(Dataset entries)
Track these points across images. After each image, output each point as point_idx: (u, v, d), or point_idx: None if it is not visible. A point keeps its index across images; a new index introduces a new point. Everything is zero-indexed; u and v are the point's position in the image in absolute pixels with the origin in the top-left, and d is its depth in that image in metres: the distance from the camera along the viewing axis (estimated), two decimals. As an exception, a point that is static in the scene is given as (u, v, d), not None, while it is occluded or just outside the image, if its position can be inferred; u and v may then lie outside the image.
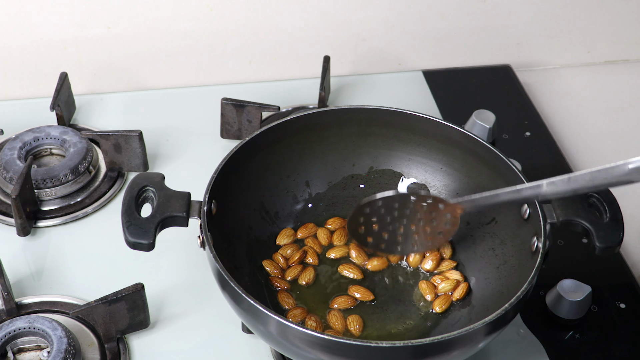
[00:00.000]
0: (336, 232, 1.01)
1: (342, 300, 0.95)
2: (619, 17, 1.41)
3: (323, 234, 1.01)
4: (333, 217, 1.03)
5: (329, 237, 1.01)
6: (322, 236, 1.01)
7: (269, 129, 0.98)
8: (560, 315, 0.97)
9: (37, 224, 1.07)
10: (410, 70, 1.38)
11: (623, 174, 0.77)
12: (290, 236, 1.01)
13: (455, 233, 0.92)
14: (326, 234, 1.01)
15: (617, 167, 0.77)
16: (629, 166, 0.76)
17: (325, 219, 1.03)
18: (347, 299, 0.95)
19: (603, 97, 1.37)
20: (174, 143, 1.20)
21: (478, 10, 1.36)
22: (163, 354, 0.94)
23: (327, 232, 1.01)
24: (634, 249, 1.09)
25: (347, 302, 0.95)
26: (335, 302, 0.95)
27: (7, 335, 0.90)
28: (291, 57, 1.35)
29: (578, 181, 0.80)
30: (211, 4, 1.28)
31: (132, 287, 0.91)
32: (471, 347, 0.82)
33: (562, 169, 1.18)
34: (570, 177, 0.80)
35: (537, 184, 0.83)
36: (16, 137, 1.13)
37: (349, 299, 0.95)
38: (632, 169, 0.76)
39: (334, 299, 0.95)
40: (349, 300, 0.95)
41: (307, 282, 0.96)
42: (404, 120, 1.01)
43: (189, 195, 0.89)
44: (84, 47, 1.28)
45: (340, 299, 0.95)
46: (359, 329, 0.92)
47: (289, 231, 1.01)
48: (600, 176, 0.79)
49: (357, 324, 0.92)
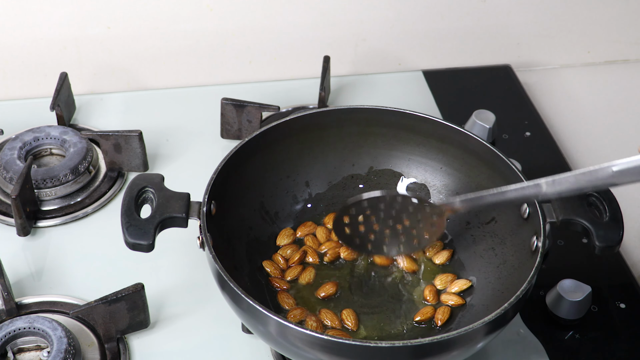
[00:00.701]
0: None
1: (327, 287, 0.95)
2: (619, 17, 1.41)
3: (322, 232, 1.01)
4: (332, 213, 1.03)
5: (328, 235, 1.01)
6: (321, 234, 1.01)
7: (269, 129, 0.98)
8: (560, 315, 0.97)
9: (37, 224, 1.07)
10: (410, 70, 1.38)
11: (607, 176, 0.77)
12: (290, 236, 1.01)
13: (441, 235, 0.91)
14: (325, 232, 1.01)
15: (601, 169, 0.77)
16: (613, 168, 0.76)
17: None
18: (331, 286, 0.95)
19: (603, 97, 1.37)
20: (174, 143, 1.20)
21: (478, 10, 1.36)
22: (163, 354, 0.94)
23: (326, 231, 1.01)
24: (634, 249, 1.09)
25: (330, 289, 0.95)
26: (321, 291, 0.95)
27: (7, 335, 0.90)
28: (291, 57, 1.35)
29: (562, 184, 0.80)
30: (211, 4, 1.28)
31: (132, 287, 0.91)
32: (471, 347, 0.82)
33: (562, 169, 1.18)
34: (554, 179, 0.80)
35: (522, 185, 0.83)
36: (16, 137, 1.13)
37: (333, 285, 0.96)
38: (616, 172, 0.76)
39: (320, 288, 0.96)
40: (333, 286, 0.95)
41: (307, 281, 0.96)
42: (404, 120, 1.01)
43: (188, 196, 0.89)
44: (84, 47, 1.28)
45: (325, 286, 0.95)
46: (355, 323, 0.92)
47: (288, 231, 1.01)
48: (584, 179, 0.78)
49: (352, 318, 0.92)
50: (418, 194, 1.00)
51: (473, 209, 0.92)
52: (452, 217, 1.02)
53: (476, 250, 0.98)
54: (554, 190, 0.81)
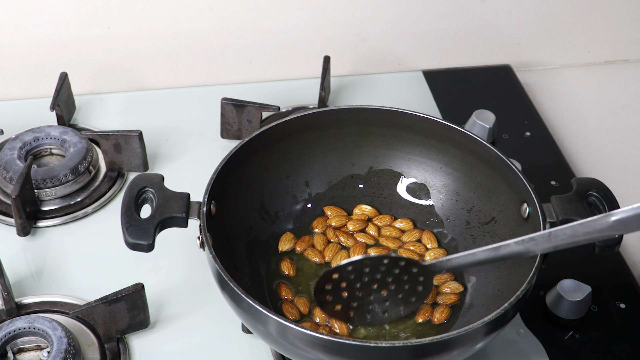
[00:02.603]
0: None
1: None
2: (619, 17, 1.41)
3: (319, 240, 1.01)
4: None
5: (325, 242, 1.01)
6: (319, 242, 1.01)
7: (269, 129, 0.98)
8: (560, 315, 0.97)
9: (37, 224, 1.07)
10: (410, 70, 1.38)
11: (606, 227, 0.74)
12: (291, 240, 1.00)
13: (428, 297, 0.89)
14: (322, 239, 1.01)
15: (599, 220, 0.74)
16: (612, 218, 0.73)
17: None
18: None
19: (603, 97, 1.37)
20: (174, 143, 1.20)
21: (478, 10, 1.36)
22: (163, 354, 0.94)
23: (324, 238, 1.01)
24: (634, 249, 1.09)
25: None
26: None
27: (7, 335, 0.90)
28: (291, 57, 1.35)
29: (559, 237, 0.77)
30: (211, 4, 1.28)
31: (132, 287, 0.91)
32: (471, 347, 0.82)
33: (562, 169, 1.18)
34: (551, 232, 0.77)
35: (518, 240, 0.79)
36: (16, 137, 1.13)
37: None
38: (615, 222, 0.73)
39: None
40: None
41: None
42: (404, 120, 1.01)
43: (188, 196, 0.89)
44: (84, 47, 1.28)
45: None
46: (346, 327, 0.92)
47: (289, 235, 1.01)
48: (582, 230, 0.75)
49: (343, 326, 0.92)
50: (403, 256, 0.89)
51: (463, 268, 0.90)
52: (452, 217, 1.02)
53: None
54: (550, 245, 0.78)
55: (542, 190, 0.93)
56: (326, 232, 1.02)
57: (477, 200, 1.00)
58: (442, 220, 1.02)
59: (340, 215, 1.03)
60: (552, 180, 1.15)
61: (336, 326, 0.91)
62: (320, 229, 1.02)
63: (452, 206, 1.02)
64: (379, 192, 1.05)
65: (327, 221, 1.03)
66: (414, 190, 1.04)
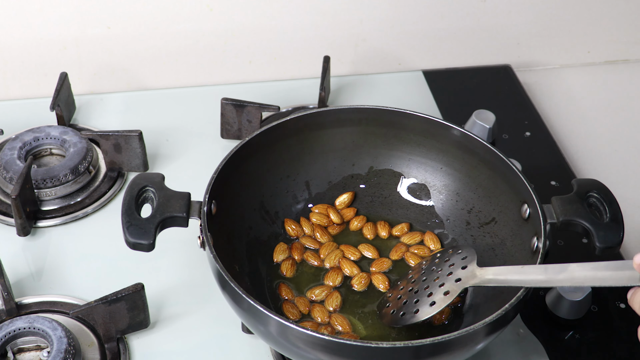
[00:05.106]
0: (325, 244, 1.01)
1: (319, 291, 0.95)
2: (619, 17, 1.41)
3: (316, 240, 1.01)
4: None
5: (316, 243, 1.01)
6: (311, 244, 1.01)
7: (269, 129, 0.98)
8: (560, 315, 0.97)
9: (37, 224, 1.07)
10: (410, 70, 1.38)
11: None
12: (285, 250, 1.00)
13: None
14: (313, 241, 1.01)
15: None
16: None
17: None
18: (323, 289, 0.95)
19: (603, 97, 1.37)
20: (174, 143, 1.20)
21: (478, 10, 1.36)
22: (163, 354, 0.94)
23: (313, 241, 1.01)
24: (634, 249, 1.09)
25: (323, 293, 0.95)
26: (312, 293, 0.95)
27: (7, 335, 0.90)
28: (291, 57, 1.35)
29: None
30: (211, 4, 1.28)
31: (132, 287, 0.91)
32: (471, 348, 0.82)
33: (562, 169, 1.18)
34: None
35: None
36: (16, 137, 1.13)
37: (325, 288, 0.95)
38: None
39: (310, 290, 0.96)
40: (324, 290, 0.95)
41: (334, 308, 0.94)
42: (404, 120, 1.01)
43: (189, 195, 0.89)
44: (84, 47, 1.28)
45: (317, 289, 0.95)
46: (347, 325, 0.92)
47: (282, 246, 1.00)
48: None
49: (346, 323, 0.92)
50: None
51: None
52: (452, 218, 1.02)
53: (476, 251, 0.98)
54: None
55: (542, 191, 0.93)
56: (314, 233, 1.02)
57: (478, 200, 1.00)
58: (443, 221, 1.02)
59: (323, 214, 1.03)
60: (552, 181, 1.15)
61: (337, 324, 0.92)
62: (309, 231, 1.02)
63: (453, 206, 1.02)
64: (379, 192, 1.05)
65: (313, 221, 1.03)
66: (415, 191, 1.04)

» What to produce: In the answer, the entries must appear exactly as above, without the images.

» Task result:
Track these points across images. After each image, output each point as point_idx: (u, v, d), or point_idx: None if it is not visible. A point keeps its index across images; a new index introduces a new point. Everything is zero-indexed; u and v are the point's position in the image in absolute pixels with the origin in the top-left, and d is its depth in that image in metres: the distance from the camera along the viewing axis (estimated), two decimals. As an exception, a point that is static in the scene is given as (u, v, d), not None, while it is occluded or just outside the image, if its position can be inferred; u and v may then lie outside the image.
[00:00.000]
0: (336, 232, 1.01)
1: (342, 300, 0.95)
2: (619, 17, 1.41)
3: (323, 234, 1.01)
4: (333, 217, 1.03)
5: (329, 237, 1.01)
6: (322, 236, 1.01)
7: (269, 129, 0.98)
8: (560, 315, 0.97)
9: (37, 224, 1.07)
10: (410, 70, 1.38)
11: (623, 174, 0.77)
12: (290, 236, 1.01)
13: (455, 233, 0.92)
14: (326, 234, 1.01)
15: (617, 167, 0.77)
16: (629, 166, 0.76)
17: (325, 219, 1.03)
18: (347, 299, 0.95)
19: (603, 97, 1.37)
20: (174, 143, 1.20)
21: (478, 10, 1.36)
22: (163, 354, 0.94)
23: (327, 232, 1.01)
24: (634, 249, 1.09)
25: (347, 302, 0.95)
26: (335, 302, 0.95)
27: (7, 335, 0.90)
28: (291, 57, 1.35)
29: (578, 181, 0.80)
30: (211, 4, 1.28)
31: (132, 287, 0.91)
32: (471, 347, 0.82)
33: (562, 169, 1.18)
34: (570, 177, 0.80)
35: (537, 184, 0.83)
36: (16, 137, 1.13)
37: (349, 299, 0.95)
38: (632, 169, 0.76)
39: (334, 299, 0.95)
40: (349, 300, 0.95)
41: (307, 282, 0.96)
42: (404, 120, 1.01)
43: (189, 195, 0.89)
44: (84, 47, 1.28)
45: (340, 299, 0.95)
46: (359, 329, 0.92)
47: (289, 231, 1.01)
48: (600, 176, 0.79)
49: (357, 324, 0.92)
[00:00.701]
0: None
1: (327, 287, 0.95)
2: (619, 17, 1.41)
3: (322, 232, 1.01)
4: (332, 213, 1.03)
5: (328, 235, 1.01)
6: (321, 234, 1.01)
7: (269, 129, 0.98)
8: (560, 315, 0.97)
9: (37, 224, 1.07)
10: (410, 70, 1.38)
11: (607, 176, 0.77)
12: (290, 236, 1.01)
13: (441, 235, 0.91)
14: (325, 232, 1.01)
15: (601, 169, 0.77)
16: (613, 168, 0.76)
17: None
18: (331, 286, 0.95)
19: (603, 97, 1.37)
20: (174, 143, 1.20)
21: (478, 10, 1.36)
22: (163, 354, 0.94)
23: (326, 231, 1.01)
24: (634, 249, 1.09)
25: (330, 289, 0.95)
26: (321, 291, 0.95)
27: (7, 335, 0.90)
28: (291, 57, 1.35)
29: (562, 184, 0.80)
30: (211, 4, 1.28)
31: (132, 287, 0.91)
32: (471, 347, 0.82)
33: (562, 169, 1.18)
34: (554, 179, 0.80)
35: (522, 185, 0.83)
36: (16, 137, 1.13)
37: (333, 285, 0.96)
38: (616, 172, 0.76)
39: (320, 288, 0.96)
40: (333, 286, 0.95)
41: (307, 281, 0.96)
42: (404, 120, 1.01)
43: (188, 196, 0.89)
44: (84, 47, 1.28)
45: (325, 286, 0.95)
46: (355, 323, 0.92)
47: (288, 231, 1.01)
48: (584, 179, 0.78)
49: (352, 318, 0.92)
50: (418, 194, 1.00)
51: (473, 209, 0.92)
52: (452, 217, 1.02)
53: (476, 250, 0.98)
54: (554, 190, 0.81)
[00:02.603]
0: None
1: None
2: (619, 17, 1.41)
3: (319, 240, 1.01)
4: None
5: (325, 242, 1.01)
6: (319, 242, 1.01)
7: (269, 129, 0.98)
8: (560, 315, 0.97)
9: (37, 224, 1.07)
10: (410, 70, 1.38)
11: (606, 227, 0.74)
12: (291, 240, 1.00)
13: (428, 297, 0.89)
14: (322, 239, 1.01)
15: (599, 220, 0.74)
16: (612, 218, 0.73)
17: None
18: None
19: (603, 97, 1.37)
20: (174, 143, 1.20)
21: (478, 10, 1.36)
22: (163, 354, 0.94)
23: (324, 238, 1.01)
24: (634, 249, 1.09)
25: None
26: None
27: (7, 335, 0.90)
28: (291, 57, 1.35)
29: (559, 237, 0.77)
30: (211, 4, 1.28)
31: (132, 287, 0.91)
32: (471, 347, 0.82)
33: (562, 169, 1.18)
34: (551, 232, 0.77)
35: (518, 240, 0.79)
36: (16, 137, 1.13)
37: None
38: (615, 222, 0.73)
39: None
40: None
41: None
42: (404, 120, 1.01)
43: (188, 196, 0.89)
44: (84, 47, 1.28)
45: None
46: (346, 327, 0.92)
47: (289, 235, 1.01)
48: (582, 230, 0.75)
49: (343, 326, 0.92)
50: (403, 256, 0.89)
51: (463, 268, 0.90)
52: (452, 217, 1.02)
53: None
54: (550, 245, 0.78)
55: (542, 190, 0.93)
56: (326, 232, 1.02)
57: (477, 200, 1.00)
58: (442, 220, 1.02)
59: (340, 215, 1.03)
60: (552, 180, 1.15)
61: (336, 326, 0.91)
62: (320, 229, 1.02)
63: (452, 206, 1.02)
64: (379, 192, 1.05)
65: (327, 221, 1.03)
66: (414, 190, 1.04)
[00:05.106]
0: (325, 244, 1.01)
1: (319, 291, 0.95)
2: (619, 17, 1.41)
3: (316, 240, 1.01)
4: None
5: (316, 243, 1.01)
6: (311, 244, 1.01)
7: (269, 129, 0.98)
8: (560, 315, 0.97)
9: (37, 224, 1.07)
10: (410, 70, 1.38)
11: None
12: (285, 250, 1.00)
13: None
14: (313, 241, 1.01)
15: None
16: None
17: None
18: (323, 289, 0.95)
19: (603, 97, 1.37)
20: (174, 143, 1.20)
21: (478, 10, 1.36)
22: (163, 354, 0.94)
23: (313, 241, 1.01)
24: (634, 249, 1.09)
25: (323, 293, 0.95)
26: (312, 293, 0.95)
27: (7, 335, 0.90)
28: (291, 57, 1.35)
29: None
30: (211, 4, 1.28)
31: (132, 287, 0.91)
32: (471, 348, 0.82)
33: (562, 169, 1.18)
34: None
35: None
36: (16, 137, 1.13)
37: (325, 288, 0.95)
38: None
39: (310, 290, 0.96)
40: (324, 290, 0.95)
41: (334, 308, 0.94)
42: (404, 120, 1.01)
43: (189, 195, 0.89)
44: (84, 47, 1.28)
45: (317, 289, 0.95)
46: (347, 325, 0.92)
47: (282, 246, 1.00)
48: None
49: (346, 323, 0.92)
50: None
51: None
52: (452, 218, 1.02)
53: (476, 251, 0.98)
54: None
55: (542, 191, 0.93)
56: (314, 233, 1.02)
57: (478, 200, 1.00)
58: (443, 221, 1.02)
59: (323, 214, 1.03)
60: (552, 181, 1.15)
61: (337, 324, 0.92)
62: (309, 231, 1.02)
63: (453, 206, 1.02)
64: (379, 192, 1.05)
65: (313, 221, 1.03)
66: (415, 191, 1.04)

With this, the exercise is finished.